✔ 最佳答案
Because you a sexual pervert, who believes it is Mother thumb and her four daughters, that are slapping Baldy around.
It was designed that way. Like the banana.
Seems like it was intelligently designed for 3 fingers
I wish someone would use this as a rebuttal to Ray Comfort using their own member and hand in a live debate.
So does my gun but it's not always beneficial to use it !
Because you have been peeing all your life.
Why, its as if it was DESIGNED just for that purpose, lmao!!!!
And why is your hand so closely placed to your member?
Yours fit in my hands too.
LMAO!!! Nice Ray Comfort reference!
Strangely enough, some of the very same people who insist that, because many cultures around the world have stories of a great Flood, it proves that God just naturally wants us to believe the story of Noah...
are the same people who would NEVER think to insist that, because because many cultures around the world have hands that fit their members, it proves that God just naturally wants us to masturbate.
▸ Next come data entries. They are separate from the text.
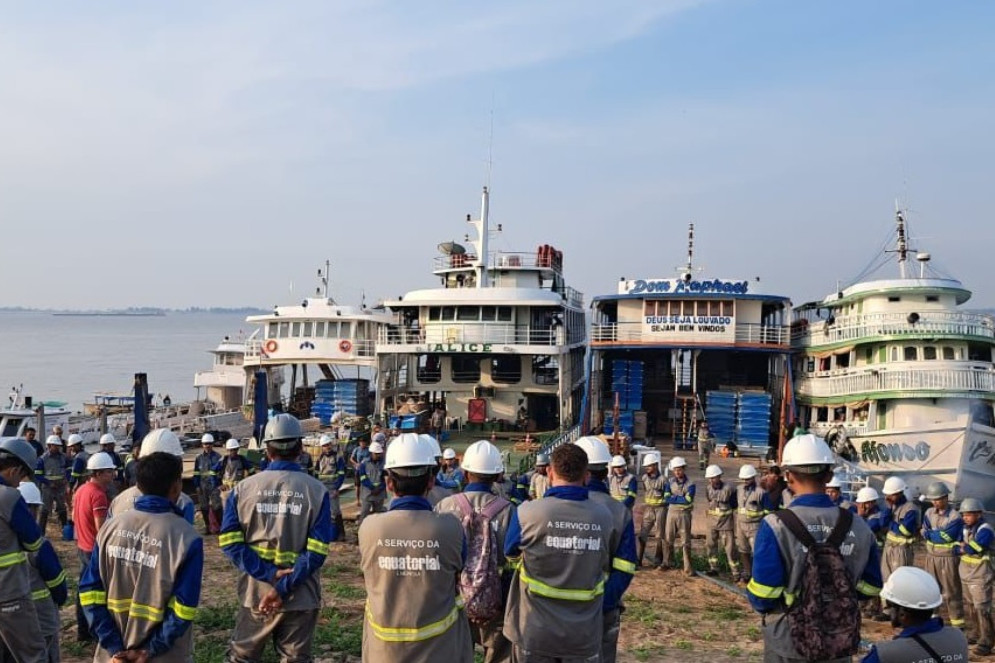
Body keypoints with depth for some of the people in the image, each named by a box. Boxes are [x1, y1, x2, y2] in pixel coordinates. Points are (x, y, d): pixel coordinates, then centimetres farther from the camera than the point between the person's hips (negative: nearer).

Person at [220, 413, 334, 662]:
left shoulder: (244, 488, -2)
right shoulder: (316, 491, -7)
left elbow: (230, 542, -8)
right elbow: (316, 551, -14)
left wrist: (269, 574, -12)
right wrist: (283, 587, -13)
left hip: (255, 593, 1)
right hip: (301, 597, -1)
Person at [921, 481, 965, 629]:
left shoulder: (955, 516, -14)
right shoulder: (929, 513, 5)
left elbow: (947, 536, -20)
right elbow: (924, 532, -4)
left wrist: (929, 533, -10)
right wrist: (939, 534, -18)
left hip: (948, 558, -6)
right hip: (931, 556, 6)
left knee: (951, 591, 1)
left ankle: (957, 623, 10)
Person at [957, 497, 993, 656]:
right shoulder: (965, 529, 9)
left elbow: (973, 548, -27)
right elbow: (956, 547, 8)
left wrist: (963, 546, -9)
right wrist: (963, 548, -12)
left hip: (980, 577, -8)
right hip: (966, 574, 8)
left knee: (982, 608, -8)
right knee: (971, 606, 17)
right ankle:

And where, exactly, does it say that masturbation is a sin? Personally, I think that seminal spray is how God put all the stars in the sky. (Its certainly easier than placing them by hand).
A gun fits well in your hands. It does not mean you can just shoot any one. You must be too proud of your member.
This is not a question for the R&S section. God is against this sort of thing.
I have wondered the same thing and, considering how flexible I am, about auto-fellatio. Clearly if god didn't intend this, he wouldn't have made us this way. It may even disprove evolution.
Mine fits in 2 fingers........ CHECKMATE!
Uhh, because you have abnormally small hands?
nothing wrong with a little some-something ;)
Because you have a small wiener.
thats an evolutionary adapation to stop the weak from copulating with real women
The same reason a banana fits so well in your hands! Got meant it that way.
Herp derp I'm Ray Comfort and I don't know that bananas actually didn't start out looking like they do now.